- [YOUR OBJECTIVE]:
Go through the data below. Pull out every line that has the word "diaminobenzidine".

(Dataset entries)

-*-

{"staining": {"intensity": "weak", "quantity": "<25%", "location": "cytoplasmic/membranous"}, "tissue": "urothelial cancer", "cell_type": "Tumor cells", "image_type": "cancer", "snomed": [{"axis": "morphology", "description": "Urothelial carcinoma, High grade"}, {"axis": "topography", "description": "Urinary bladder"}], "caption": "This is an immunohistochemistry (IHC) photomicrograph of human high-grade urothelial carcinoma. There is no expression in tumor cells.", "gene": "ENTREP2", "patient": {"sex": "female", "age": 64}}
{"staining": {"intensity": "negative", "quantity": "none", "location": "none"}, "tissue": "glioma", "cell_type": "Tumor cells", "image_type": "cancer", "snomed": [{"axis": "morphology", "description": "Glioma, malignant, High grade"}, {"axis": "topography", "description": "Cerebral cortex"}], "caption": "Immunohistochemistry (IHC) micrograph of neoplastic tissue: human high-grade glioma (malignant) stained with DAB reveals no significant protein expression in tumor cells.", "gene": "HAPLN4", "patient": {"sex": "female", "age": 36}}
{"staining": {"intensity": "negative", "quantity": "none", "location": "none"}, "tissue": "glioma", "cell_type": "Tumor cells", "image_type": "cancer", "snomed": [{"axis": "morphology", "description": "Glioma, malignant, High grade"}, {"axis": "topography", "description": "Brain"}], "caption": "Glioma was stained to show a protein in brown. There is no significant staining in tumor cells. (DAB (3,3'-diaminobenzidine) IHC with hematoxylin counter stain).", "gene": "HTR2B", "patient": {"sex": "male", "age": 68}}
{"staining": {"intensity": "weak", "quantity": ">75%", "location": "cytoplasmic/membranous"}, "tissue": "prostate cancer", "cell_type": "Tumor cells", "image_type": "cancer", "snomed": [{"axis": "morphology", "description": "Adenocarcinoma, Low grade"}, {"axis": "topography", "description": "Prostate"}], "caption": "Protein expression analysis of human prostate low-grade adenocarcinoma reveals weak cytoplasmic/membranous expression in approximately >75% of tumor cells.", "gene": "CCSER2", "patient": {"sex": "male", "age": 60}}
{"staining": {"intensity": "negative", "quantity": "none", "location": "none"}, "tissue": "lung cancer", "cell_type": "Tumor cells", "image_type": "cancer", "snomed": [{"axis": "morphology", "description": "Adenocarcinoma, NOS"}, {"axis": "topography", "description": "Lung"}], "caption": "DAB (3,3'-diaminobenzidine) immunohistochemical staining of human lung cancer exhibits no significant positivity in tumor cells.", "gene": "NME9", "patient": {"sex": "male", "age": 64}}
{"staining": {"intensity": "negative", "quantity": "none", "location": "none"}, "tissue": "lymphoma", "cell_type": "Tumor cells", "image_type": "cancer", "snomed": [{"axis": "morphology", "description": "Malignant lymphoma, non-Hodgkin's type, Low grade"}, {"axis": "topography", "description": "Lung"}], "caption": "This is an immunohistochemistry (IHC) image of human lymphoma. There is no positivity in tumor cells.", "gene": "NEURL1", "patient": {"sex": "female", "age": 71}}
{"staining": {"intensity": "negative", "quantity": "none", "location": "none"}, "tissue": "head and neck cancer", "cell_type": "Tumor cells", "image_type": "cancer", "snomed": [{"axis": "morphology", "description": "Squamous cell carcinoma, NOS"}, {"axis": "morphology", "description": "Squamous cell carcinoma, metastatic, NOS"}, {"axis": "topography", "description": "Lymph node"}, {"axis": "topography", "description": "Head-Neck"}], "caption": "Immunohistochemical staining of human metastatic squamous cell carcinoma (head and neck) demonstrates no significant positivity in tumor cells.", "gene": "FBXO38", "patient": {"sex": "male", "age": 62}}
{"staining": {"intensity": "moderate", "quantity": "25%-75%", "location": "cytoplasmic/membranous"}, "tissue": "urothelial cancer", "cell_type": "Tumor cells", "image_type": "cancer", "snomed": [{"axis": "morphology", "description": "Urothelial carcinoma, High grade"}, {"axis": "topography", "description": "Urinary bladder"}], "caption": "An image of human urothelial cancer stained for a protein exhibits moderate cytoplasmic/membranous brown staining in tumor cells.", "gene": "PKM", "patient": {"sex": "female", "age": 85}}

-*-

- [RESULT FOR THIS EXERCISE]:
{"staining": {"intensity": "negative", "quantity": "none", "location": "none"}, "tissue": "glioma", "cell_type": "Tumor cells", "image_type": "cancer", "snomed": [{"axis": "morphology", "description": "Glioma, malignant, High grade"}, {"axis": "topography", "description": "Brain"}], "caption": "Glioma was stained to show a protein in brown. There is no significant staining in tumor cells. (DAB (3,3'-diaminobenzidine) IHC with hematoxylin counter stain).", "gene": "HTR2B", "patient": {"sex": "male", "age": 68}}
{"staining": {"intensity": "negative", "quantity": "none", "location": "none"}, "tissue": "lung cancer", "cell_type": "Tumor cells", "image_type": "cancer", "snomed": [{"axis": "morphology", "description": "Adenocarcinoma, NOS"}, {"axis": "topography", "description": "Lung"}], "caption": "DAB (3,3'-diaminobenzidine) immunohistochemical staining of human lung cancer exhibits no significant positivity in tumor cells.", "gene": "NME9", "patient": {"sex": "male", "age": 64}}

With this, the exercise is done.